Hi, I had a first failed ivf cycle in June after that I had af as predicted but since then last month af appeared two wks early and looks like the same is going to happen this month.
How long does it normally take for ur af cycle to return to normal?
I dnt know whether to see gp as obviously a natural bfp is never going to happen if I've only got 14 days between periods

Any advice great fully received

Sarah


----------



## Jam&amp;Cream (Jan 27, 2013)

*Sarah*, hi. The clinic told me it can take a few months to get back to normal. Mine wasn't as it normally is and hopefully that's the last one I see for a very long time 
Give your clinic a ring if needed but I'm sure it's all normal. X


----------



## Cloudy (Jan 26, 2012)

Just a second vote for IVF messes with your cycle!
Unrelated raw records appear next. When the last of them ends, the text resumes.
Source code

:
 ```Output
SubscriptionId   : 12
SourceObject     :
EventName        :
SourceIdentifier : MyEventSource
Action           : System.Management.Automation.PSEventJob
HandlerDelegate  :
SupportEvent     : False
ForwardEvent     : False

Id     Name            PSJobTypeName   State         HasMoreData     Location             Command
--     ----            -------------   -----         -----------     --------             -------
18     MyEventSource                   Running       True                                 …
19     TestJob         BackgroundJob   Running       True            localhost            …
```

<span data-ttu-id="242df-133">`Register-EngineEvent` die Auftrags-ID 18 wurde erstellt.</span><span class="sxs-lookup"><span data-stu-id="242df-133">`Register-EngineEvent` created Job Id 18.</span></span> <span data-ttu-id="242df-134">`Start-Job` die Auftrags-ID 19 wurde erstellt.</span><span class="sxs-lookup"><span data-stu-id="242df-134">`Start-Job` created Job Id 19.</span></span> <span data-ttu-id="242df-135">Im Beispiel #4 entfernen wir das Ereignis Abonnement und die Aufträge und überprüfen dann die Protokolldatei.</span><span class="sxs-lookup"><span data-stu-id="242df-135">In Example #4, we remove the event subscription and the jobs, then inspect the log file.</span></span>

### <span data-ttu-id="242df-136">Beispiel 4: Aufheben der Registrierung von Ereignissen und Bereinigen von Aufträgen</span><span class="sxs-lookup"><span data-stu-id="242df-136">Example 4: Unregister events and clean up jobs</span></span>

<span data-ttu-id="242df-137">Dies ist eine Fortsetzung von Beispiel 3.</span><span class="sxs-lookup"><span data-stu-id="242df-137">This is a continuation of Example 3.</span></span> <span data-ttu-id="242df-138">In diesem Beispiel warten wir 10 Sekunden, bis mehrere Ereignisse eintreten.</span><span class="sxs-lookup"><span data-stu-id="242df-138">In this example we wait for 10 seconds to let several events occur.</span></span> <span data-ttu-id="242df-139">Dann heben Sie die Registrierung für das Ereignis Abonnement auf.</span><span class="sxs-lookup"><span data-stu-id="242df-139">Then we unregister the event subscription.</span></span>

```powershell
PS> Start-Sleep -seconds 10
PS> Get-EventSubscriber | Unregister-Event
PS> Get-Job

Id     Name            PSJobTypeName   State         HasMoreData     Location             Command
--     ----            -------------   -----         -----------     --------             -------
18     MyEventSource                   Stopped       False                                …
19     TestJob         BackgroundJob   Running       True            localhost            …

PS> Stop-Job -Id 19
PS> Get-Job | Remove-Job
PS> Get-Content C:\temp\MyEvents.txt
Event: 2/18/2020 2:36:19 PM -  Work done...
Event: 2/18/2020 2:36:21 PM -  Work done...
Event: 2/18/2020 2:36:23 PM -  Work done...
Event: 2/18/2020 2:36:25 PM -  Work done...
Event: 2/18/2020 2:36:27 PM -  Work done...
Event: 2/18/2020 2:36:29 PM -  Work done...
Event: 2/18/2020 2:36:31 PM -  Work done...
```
I do have pcos and am really irregular normally, but following my BFN I started getting periods really close apart: I was told it averages at least 3 months to start getting back to normal.

Sending lots of hugs honey  

Xxx


----------



## Sarah151181 (Oct 6, 2013)

Thanks ladies that helps a bit to know it's a normal thing  x


----------



## spudlin (Nov 12, 2012)

Glad I found this post (hello my old buddy jam and cream by the way  , looks like we are at clinic on the same day again, our follow up consult is on 8th aug, also my birthday  )
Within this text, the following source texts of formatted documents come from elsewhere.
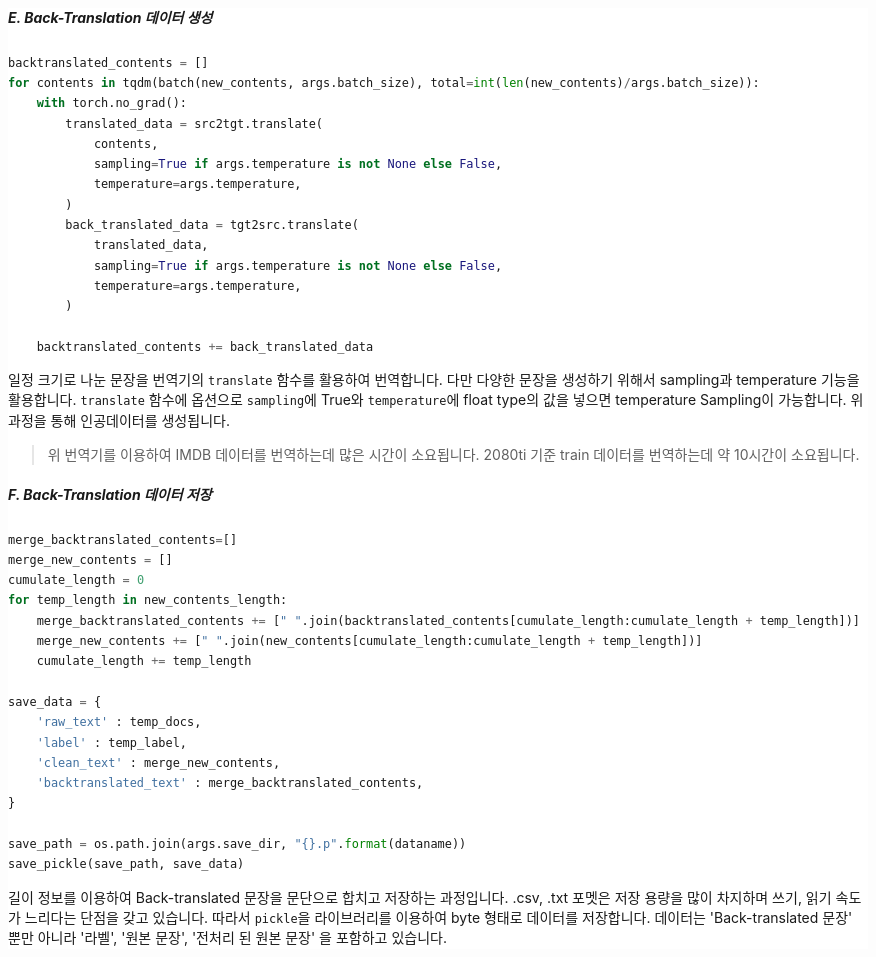 ##### E. Back-Translation 데이터 생성

```python
backtranslated_contents = []
for contents in tqdm(batch(new_contents, args.batch_size), total=int(len(new_contents)/args.batch_size)):
    with torch.no_grad():
        translated_data = src2tgt.translate(
            contents,
            sampling=True if args.temperature is not None else False,
            temperature=args.temperature,
        )
        back_translated_data = tgt2src.translate(
            translated_data,
            sampling=True if args.temperature is not None else False,
            temperature=args.temperature,
        )

    backtranslated_contents += back_translated_data
```

일정 크기로 나눈 문장을 번역기의 `translate` 함수를 활용하여 번역합니다.
다만 다양한 문장을 생성하기 위해서 sampling과 temperature 기능을 활용합니다.
`translate` 함수에 옵션으로 `sampling`에 True와 `temperature`에 float type의 값을 넣으면 temperature Sampling이 가능합니다.
위 과정을 통해 인공데이터를 생성됩니다.

>위 번역기를 이용하여 IMDB 데이터를 번역하는데 많은 시간이 소요됩니다.
>2080ti 기준 train 데이터를 번역하는데 약 10시간이 소요됩니다.

##### F. Back-Translation 데이터 저장

```python
merge_backtranslated_contents=[]
merge_new_contents = []
cumulate_length = 0
for temp_length in new_contents_length:
    merge_backtranslated_contents += [" ".join(backtranslated_contents[cumulate_length:cumulate_length + temp_length])]
    merge_new_contents += [" ".join(new_contents[cumulate_length:cumulate_length + temp_length])]
    cumulate_length += temp_length

save_data = {
    'raw_text' : temp_docs,
    'label' : temp_label,
    'clean_text' : merge_new_contents,
    'backtranslated_text' : merge_backtranslated_contents,
}

save_path = os.path.join(args.save_dir, "{}.p".format(dataname))
save_pickle(save_path, save_data)
```

길이 정보를 이용하여 Back-translated 문장을 문단으로 합치고 저장하는 과정입니다.
.csv, .txt 포멧은 저장 용량을 많이 차지하며 쓰기, 읽기 속도가 느리다는 단점을 갖고 있습니다.
따라서 `pickle`을 라이브러리를 이용하여 byte 형태로 데이터를 저장합니다.
데이터는 'Back-translated 문장' 뿐만 아니라 '라벨', '원본 문장', '전처리 된 원본 문장' 을 포함하고 있습니다.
We had a failed cycle may/june, no eggs at collection so meds stopped there, no prog supps. I had the withdrawal bleed as predicted and then 32 days later I have been spotting for a few days, no full af though  

I know my cycles could be messed up, but also know I could potentially be pregnant. Just scared to test. I know I will have to before Friday's appt. don't think I want a bfn on my birthday, so thursday it will have to be!!


----------